- _Descrizione del problema_
In quale anno è nato il Parco Safari delle Langhe di Murazzano, secondo il testo fornito?
┌─ Testo fornito
Un safari a Murazzano: alla scoperta del parco dei record
Nato come “ricovero” di un circo quasi mezzo secolo fa, oggi è un santuario di biodiversità nelle Langhe: ospita 350 animali, tra cui la giaguara più vecchia del mondoL’“Africa in giardino” che cercava Celentano esiste davvero. Certo non è proprio un’aiuola, essendo esteso per la bellezza di sessanta ettari: il Parco Safari delle Langhe a Murazzano ha un record poco conosciuto, è infatti il più grande giardino zoologico del Nord Italia e il secondo parco divertimenti, dopo Mirabilandia. Ospita circa 350 esemplari di mammiferi, uccelli e rettili appartenenti a una cinquantina di specie, un “bestiario” secondo solo allo Zoosafari di Fasano in Puglia.
Il benessere animale al primo posto
Tra loro c’è Regina, detentrice di un primato unico. Si tratta, con ogni probabilità, del più vecchio esemplare di giaguaro al mondo: a febbraio è entrata nel ventiquattresimo anno di vita, una longevità straordinaria per una specie che in natura non supera i 12-15 anni di media. Pensare che non è nemmeno la decana: Mariello, il grifone dell’Himalaya, ha oltre cinquant’anni di età. Più di quanti ne abbia il parco stesso, nato nel lontano 1976. In origine era una zona di contenimento per gli animali da circo ed era qualcosa di molto diverso da adesso. A Cuneo, del resto, era ancora aperto lo zoo nei giardini Fresia, gestito da quel Remigio Luciano che più tardi avrebbe fondato il Cras di Bernezzo.
Oggi, assicura il capo keeper Attilio Matraxia, l’attenzione al benessere degli animali viene prima di tutto: “Non si tratta di prendere animali e metterli in gabbia per mostrarli, ma di studiarli”. Lui, torinese, cinquantenne, è da più di sette anni nella squadra dei custodi che si occupano non solo di sfamare e accudire gli “ospiti”, ma anche di mantenerli attivi. Insieme alle etologhe si studia, per esempio, come alimentare gli animali in modo più ludico, per non farli annoiare: “È utile soprattutto per gli animali più intelligenti, come i procioni e i felini, che hanno bisogno di mangiare divertendosi”.
Rispettare gli animali vuol dire anche temerli
Da qualche tempo Attilio organizza anche il tour backstage, un giro nel “dietro le quinte” di gabbie e recinti dove è possibile incontrare da vicino tutte le star del parco: come appunto Regina la giaguara, il leopardo Bob, le ippopotame Gina e Tina, le zebre Cochi e Renato. È un’occasione per avvicinarsi anche ai selvatici che conosciamo meglio e con cui sovente la convivenza è più difficile: i cinghiali - Gianna è un’altra “vecchietta” da record - e i lupi. Dentro a un recinto di un ettaro si trovano tre esemplari di lupo canadese, la più grande sottospecie esistente, che può arrivare all’altezza di un uomo e a un peso di 80-90 chili. Si chiamano Gigio, Ade e Loki: “Nonostante siano nati in cattività e vivano qui da cinque anni, mantengono la gerarchia e la territorialità. - spiega Attilio - Sono animali abituati all’uomo, ma non vuol dire che siano domestici: possono essere micidiali”.
└─
┌─ Dati disponibili
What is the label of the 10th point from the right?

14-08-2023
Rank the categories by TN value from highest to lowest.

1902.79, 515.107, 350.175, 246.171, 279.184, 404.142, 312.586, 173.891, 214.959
└─
- _Risultato_
Nel 1976.